How Does File Compression Work?


File compression is a core part of how the web works. It allows us to transfer files that would otherwise take too much bandwidth and time. Whenever you access ZIP files or view JPEG images, you’re benefiting from file compression.

Thus, at some point you’ve probably asked a question: how does file compression work? Here’s a basic look at how compression works.

What Does Compression Mean?

Simply put, file compression (or data compression) is the act of reducing the size of a file while preserving the original data. Doing so allows the file to take up less space on a storage device, in addition to making it easier to transfer over the internet or otherwise.

It’s important to note that compression is not infinite. While compressing a file into a ZIP reduces its size, you can’t keep compressing the file to further reduce the size to nothing.

Generally, file compression is split into two main types: lossy and lossless.
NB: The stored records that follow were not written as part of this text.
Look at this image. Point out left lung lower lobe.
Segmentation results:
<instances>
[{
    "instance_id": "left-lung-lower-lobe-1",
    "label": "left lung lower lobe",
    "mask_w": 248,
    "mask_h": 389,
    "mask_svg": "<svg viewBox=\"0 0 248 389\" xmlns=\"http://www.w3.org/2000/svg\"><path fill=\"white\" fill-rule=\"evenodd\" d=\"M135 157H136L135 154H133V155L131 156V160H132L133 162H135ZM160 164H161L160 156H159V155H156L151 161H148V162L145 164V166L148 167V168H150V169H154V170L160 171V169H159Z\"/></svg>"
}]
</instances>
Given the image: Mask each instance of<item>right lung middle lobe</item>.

Let’s look at how both of these work in turn.

How File Compression Works: Lossy Compression

Lossy compression reduces file size by removing unnecessary bits of information. It’s most common in image, video, and audio formats, where a perfect representation of the source media isn’t necessary. Many common formats for these types of media use lossy compression; MP3 and JPEG are two popular examples.
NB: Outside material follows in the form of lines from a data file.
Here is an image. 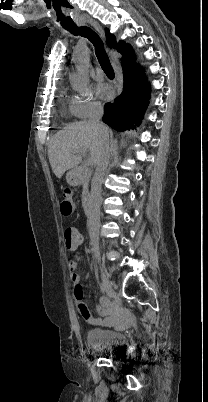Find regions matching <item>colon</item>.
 Here are the masks:
<instances>
[{
  "label": "colon",
  "instance_id": "obj_1",
  "mask_svg": "<svg viewBox=\"0 0 208 402\" xmlns=\"http://www.w3.org/2000/svg\"><path fill=\"white\" fill-rule=\"evenodd\" d=\"M61 212L63 214H72L74 212V207L72 205H63L61 207ZM63 238L65 241V245L68 250H73L78 248L79 244V235L76 229L72 226H68L63 231ZM77 258V257H75ZM79 310L84 317L89 316L88 305L85 300H80L78 303Z\"/></svg>",
  "mask_w": 208,
  "mask_h": 402
}]
</instances>
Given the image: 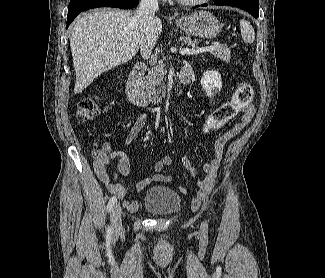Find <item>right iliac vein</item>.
I'll return each instance as SVG.
<instances>
[{"instance_id": "63e3f726", "label": "right iliac vein", "mask_w": 325, "mask_h": 278, "mask_svg": "<svg viewBox=\"0 0 325 278\" xmlns=\"http://www.w3.org/2000/svg\"><path fill=\"white\" fill-rule=\"evenodd\" d=\"M111 224L114 234H118L122 231V220H121V207L116 204L111 210Z\"/></svg>"}]
</instances>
An MP3 doesn’t contain all the audio information from the original recording—instead, it throws out some sounds that humans can’t hear. You wouldn’t notice them missing anyway, so removing that info results in a lower file size with basically no drawbacks.

Similarly, JPEGs remove non-vital parts of images. For instance, in a picture containing a blue sky, JPEG compression might change all the sky pixels to one or two shades of blue, instead of using dozens of different shades.
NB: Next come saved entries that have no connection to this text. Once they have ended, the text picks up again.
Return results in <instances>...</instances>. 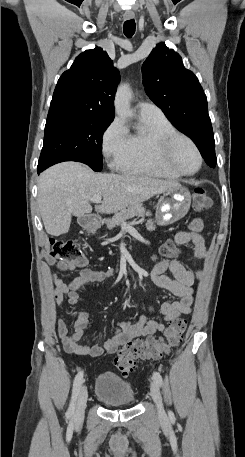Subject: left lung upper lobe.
Wrapping results in <instances>:
<instances>
[{
    "label": "left lung upper lobe",
    "instance_id": "5c2ea615",
    "mask_svg": "<svg viewBox=\"0 0 245 457\" xmlns=\"http://www.w3.org/2000/svg\"><path fill=\"white\" fill-rule=\"evenodd\" d=\"M142 74L147 95L179 131L195 144L213 133L206 95L178 53L159 43L143 63Z\"/></svg>",
    "mask_w": 245,
    "mask_h": 457
}]
</instances>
However, the more heavily you compress a file, the more noticeable the drop in quality becomes. You’ve probably experienced this with muddy MP3 files uploaded to YouTube. For example, compare this high-quality music track:

With this heavily compressed version of the same song:

Lossy compression is suitable when a file contains more information than you need for your purposes. For instance, let’s say you have a huge RAW image file. While you probably want to preserve that quality when printing the image onto a large banner, it’s pointless to upload the RAW file to Facebook.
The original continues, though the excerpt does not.